FIG. 1 is an example of a compressor motor drive circuit for a refrigerator to which a motor control device according to the present invention is applied.

2A is a configuration diagram illustrating an embodiment of a motor control device according to the present invention, FIG. 2B is a partial view thereof, and FIG. 2C is a configuration diagram illustrating an operation state thereof.

FIG. 3 is a plan view of the motor control device according to the present embodiment.

FIG. 4A is a configuration diagram showing another embodiment of the motor control device according to the present invention, and FIG. 4B is a configuration diagram showing an operation state thereof.

5A is a configuration diagram showing another embodiment of the motor control device according to the present invention, FIG. 5B is a cross-sectional view showing a bimetal member thereof, and FIG. 5C is a configuration diagram showing an operation state thereof. .

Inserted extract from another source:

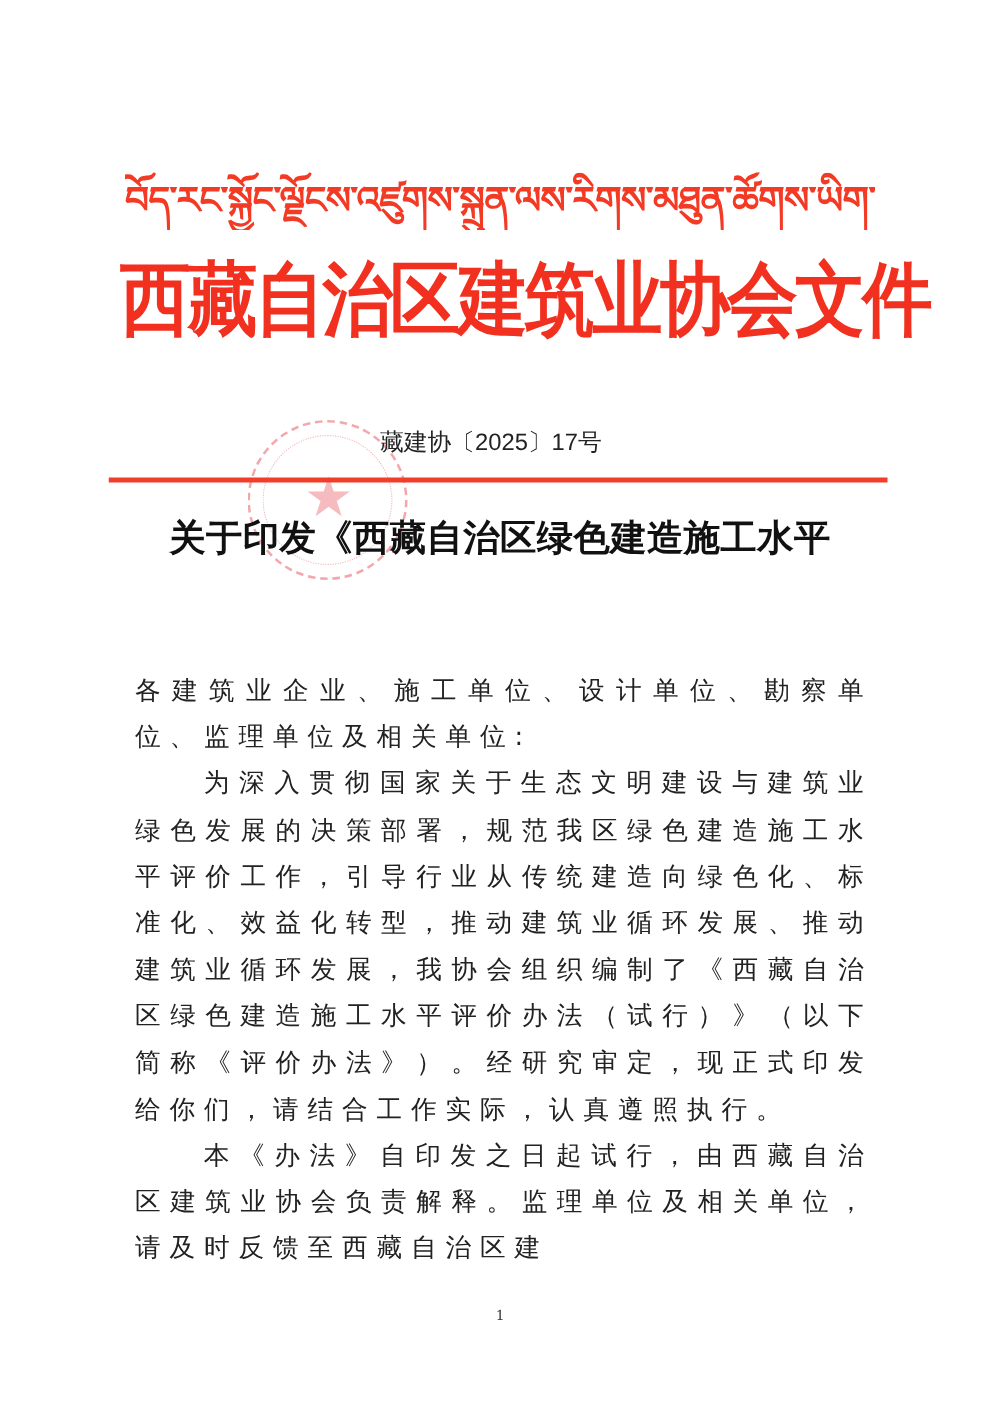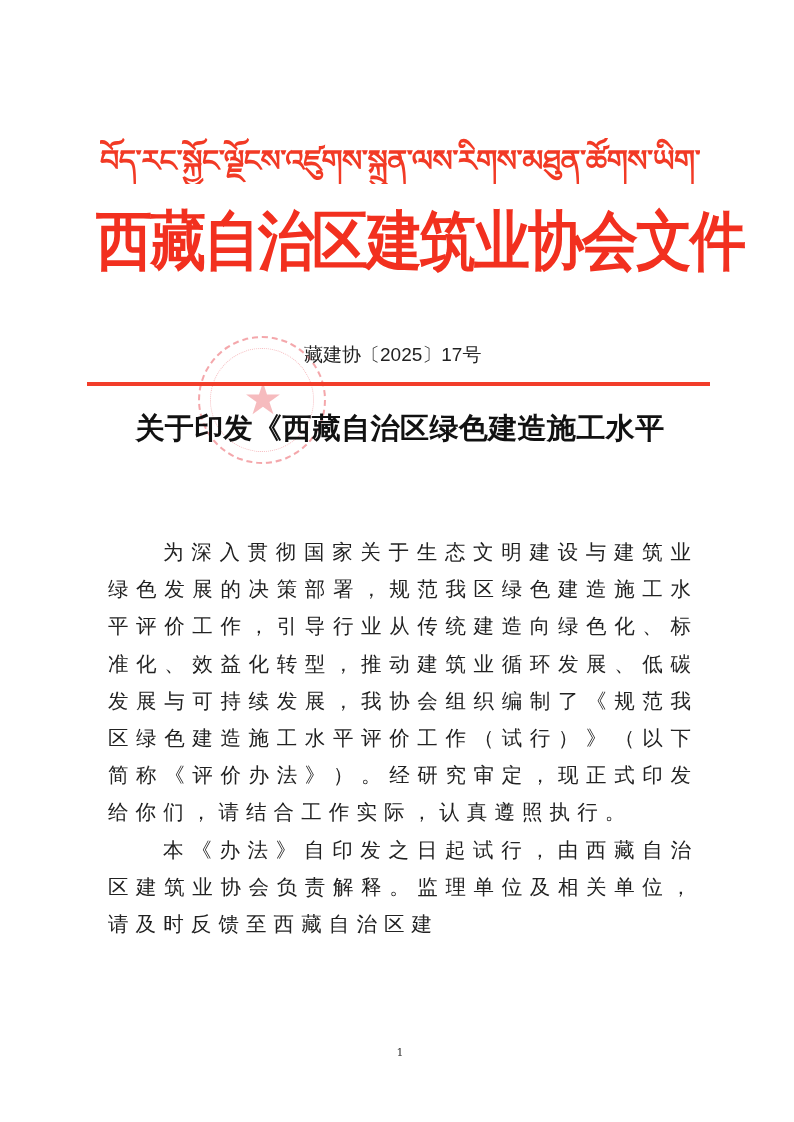"关于印发《西藏自治区绿色建造施工水平" .title { font-family: Liberation Mono, monospace -> Liberation Serif, serif }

FIG. 6A is a configuration diagram showing another embodiment of the motor control device according to the present invention, and FIG. 6B is a configuration diagram showing an operation state thereof.

[Explanation of symbols]

1: stator winding, 2: commercial power supply, 3: running capacitor, 4: motor control device, 5: PTC element, 6: overcurrent prevention circuit, 7: heating element, 8: contact, 9: bimetal member, 10 : Temperature sensing means, 11, 11A: elastic member, 1
2: solder (temperature sensing means), 13: case, 14: receiving member, 15: bimetal member, 16: stopper, 17:
Bimetal member, 19: elastic member

Continuation of the front page (51) Int.Cl. ⁷ Identification symbol FI Theme coat II (reference) H02H 9/02 H02H 9/02 B 5H013 H02K 11/00 H02P 1/44 5H611 H02P 1/44 H02K 11/00 EF term (Reference) 5G013 AA01 AA04 AA13 BA01 CA02 5G041 AA13 BB03 BB08 CA04 DA01 DB03 DB07 DC02 DC08 DD03 5G044 AA04 AB01 AC01 AE01 CA01 CA03 CA11 CC02 CD02 CE05 5G502 AA02 BE09 EE05 FF04 5H001 AA05 AB02 A070501 TT01 UA01

Claims (4)

[Claims] 1. A motor control device comprising: a PTC element for controlling a starting current of a motor; and a motor overcurrent prevention circuit, comprising: a temperature sensing means for the PTC element; and a set temperature of the temperature sensing means. A motor control device having a configuration for shutting off the contact of the overcurrent prevention circuit and maintaining the cutoff state by the alteration or deformation described above. 2. The elastic member fixed by the solder or the wax according to claim 1, wherein the temperature sensing means is a solder or a wax, and the solder or the wax melts at a temperature equal to or higher than the set temperature to deform the elastic member fixed by the solder or the wax. A motor control device having a configuration for interrupting a contact of the overcurrent prevention circuit. 3. The overcurrent prevention circuit according to claim 1, wherein the temperature sensing means is a bimetal member, and the bimetal member is deformed by the rise in temperature, whereby fixing of the elastic member by the bimetal member is released. A motor control device having a configuration for interrupting the contact of the motor. 4. The bimetal member according to claim 1, wherein the temperature sensing means is a bimetal member, and the bimetal member is deformed by the rise in temperature, thereby breaking a contact of the overcurrent prevention circuit and a stopper. A motor control device for maintaining a cut-off state of a circuit by locking the motor.